Job.
Copy out the lines of the records starting at the line that contains "Θεμάτων ημερήσιας διάταξης της 3" and ending at the last line of the records, both included. Leave out the pictures.

Source material.
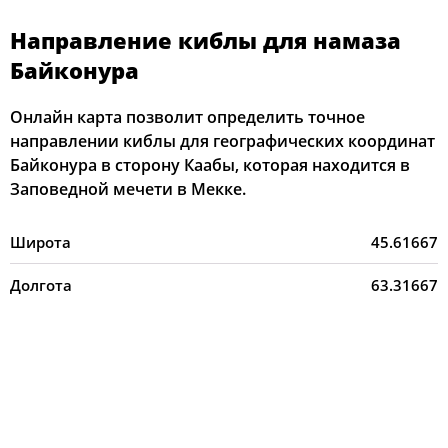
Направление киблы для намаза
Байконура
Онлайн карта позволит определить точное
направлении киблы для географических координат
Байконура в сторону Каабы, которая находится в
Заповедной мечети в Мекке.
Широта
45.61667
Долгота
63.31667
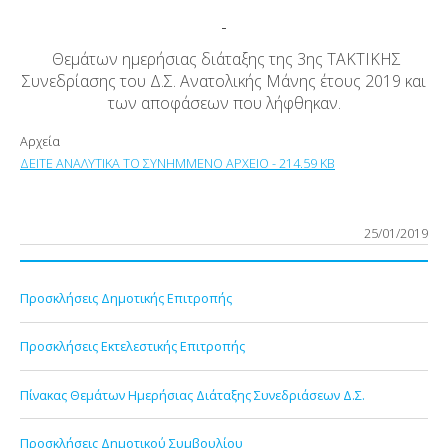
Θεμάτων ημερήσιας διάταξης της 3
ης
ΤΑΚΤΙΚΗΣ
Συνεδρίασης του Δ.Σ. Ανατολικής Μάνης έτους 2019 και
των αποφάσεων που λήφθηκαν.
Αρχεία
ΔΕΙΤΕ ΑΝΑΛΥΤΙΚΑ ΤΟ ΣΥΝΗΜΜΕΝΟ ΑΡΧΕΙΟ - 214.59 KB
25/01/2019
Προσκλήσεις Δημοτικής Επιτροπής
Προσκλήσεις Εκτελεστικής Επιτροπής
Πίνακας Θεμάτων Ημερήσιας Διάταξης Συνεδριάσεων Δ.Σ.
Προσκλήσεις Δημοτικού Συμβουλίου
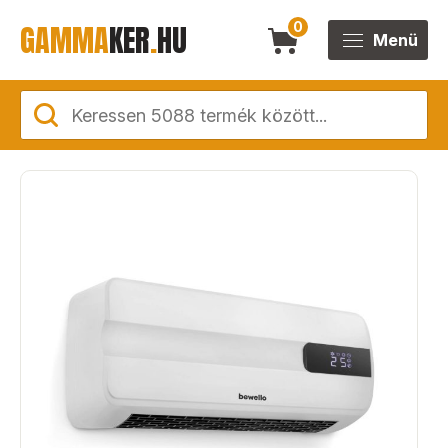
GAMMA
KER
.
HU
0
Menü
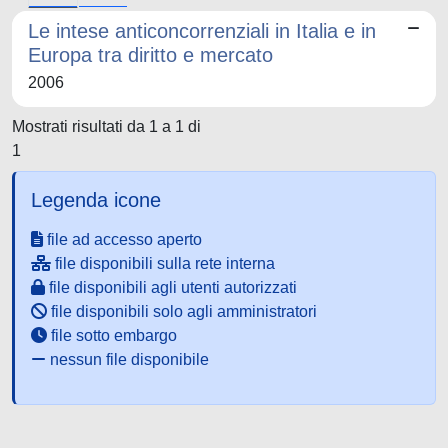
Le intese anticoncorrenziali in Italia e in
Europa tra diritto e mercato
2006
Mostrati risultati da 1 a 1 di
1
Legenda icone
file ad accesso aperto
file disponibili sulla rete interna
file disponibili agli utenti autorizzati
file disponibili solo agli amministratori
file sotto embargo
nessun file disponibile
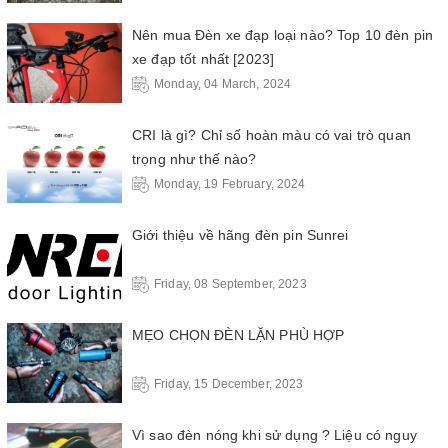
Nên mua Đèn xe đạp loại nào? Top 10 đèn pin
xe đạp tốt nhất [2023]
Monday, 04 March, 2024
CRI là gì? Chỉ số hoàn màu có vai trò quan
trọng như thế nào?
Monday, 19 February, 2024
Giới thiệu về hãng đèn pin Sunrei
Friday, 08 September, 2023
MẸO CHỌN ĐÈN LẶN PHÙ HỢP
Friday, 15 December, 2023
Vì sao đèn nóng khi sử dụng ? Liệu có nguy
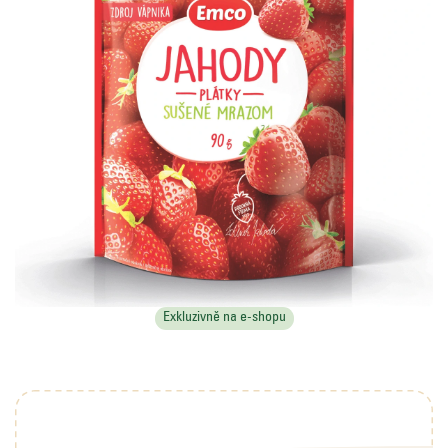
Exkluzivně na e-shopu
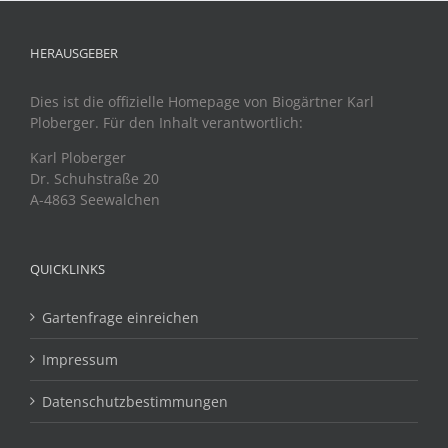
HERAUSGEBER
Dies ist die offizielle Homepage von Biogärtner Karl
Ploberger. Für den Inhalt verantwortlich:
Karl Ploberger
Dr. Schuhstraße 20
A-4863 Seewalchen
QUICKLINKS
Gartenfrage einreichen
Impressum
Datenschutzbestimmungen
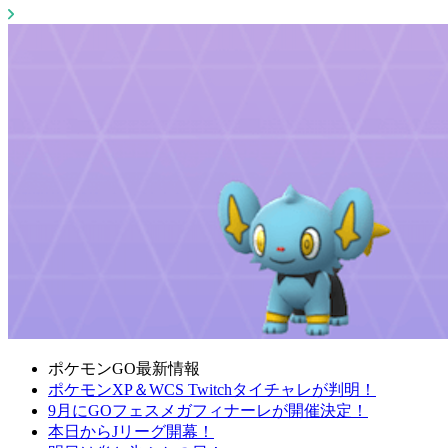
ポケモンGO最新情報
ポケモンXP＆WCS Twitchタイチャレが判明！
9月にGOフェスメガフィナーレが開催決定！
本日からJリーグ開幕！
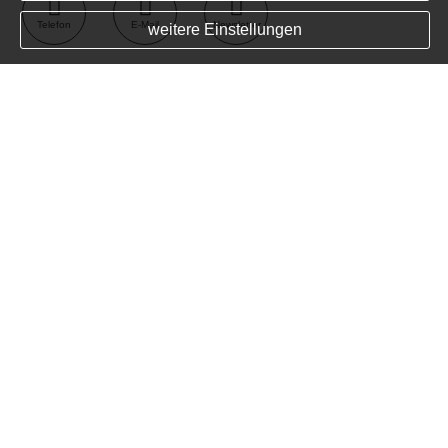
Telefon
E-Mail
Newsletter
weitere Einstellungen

Expected answer.
Θεμάτων ημερήσιας διάταξης της 3
ης
ΤΑΚΤΙΚΗΣ
Συνεδρίασης του Δ.Σ. Ανατολικής Μάνης έτους 2019 και
των αποφάσεων που λήφθηκαν.
Αρχεία
ΔΕΙΤΕ ΑΝΑΛΥΤΙΚΑ ΤΟ ΣΥΝΗΜΜΕΝΟ ΑΡΧΕΙΟ - 214.59 KB
25/01/2019
Προσκλήσεις Δημοτικής Επιτροπής
Προσκλήσεις Εκτελεστικής Επιτροπής
Πίνακας Θεμάτων Ημερήσιας Διάταξης Συνεδριάσεων Δ.Σ.
Προσκλήσεις Δημοτικού Συμβουλίου
GAMMA
KER
.
HU
0
Menü
Le intese anticoncorrenziali in Italia e in
Europa tra diritto e mercato
2006
Mostrati risultati da 1 a 1 di
1
Legenda icone
file ad accesso aperto
file disponibili sulla rete interna
file disponibili agli utenti autorizzati
file disponibili solo agli amministratori
file sotto embargo
nessun file disponibile
Nên mua Đèn xe đạp loại nào? Top 10 đèn pin
xe đạp tốt nhất [2023]
Monday, 04 March, 2024
CRI là gì? Chỉ số hoàn màu có vai trò quan
trọng như thế nào?
Monday, 19 February, 2024
Giới thiệu về hãng đèn pin Sunrei
Friday, 08 September, 2023
MẸO CHỌN ĐÈN LẶN PHÙ HỢP
Friday, 15 December, 2023
Vì sao đèn nóng khi sử dụng ? Liệu có nguy
Exkluzivně na e-shopu
HERAUSGEBER
Dies ist die offizielle Homepage von Biogärtner Karl
Ploberger. Für den Inhalt verantwortlich:
Karl Ploberger
Dr. Schuhstraße 20
A-4863 Seewalchen
QUICKLINKS
Gartenfrage einreichen
Impressum
Datenschutzbestimmungen
ポケモンGO最新情報
ポケモンXP＆WCS Twitchタイチャレが判明！
9月にGOフェスメガフィナーレが開催決定！
本日からJリーグ開幕！
Telefon
E-Mail
Newsletter
weitere Einstellungen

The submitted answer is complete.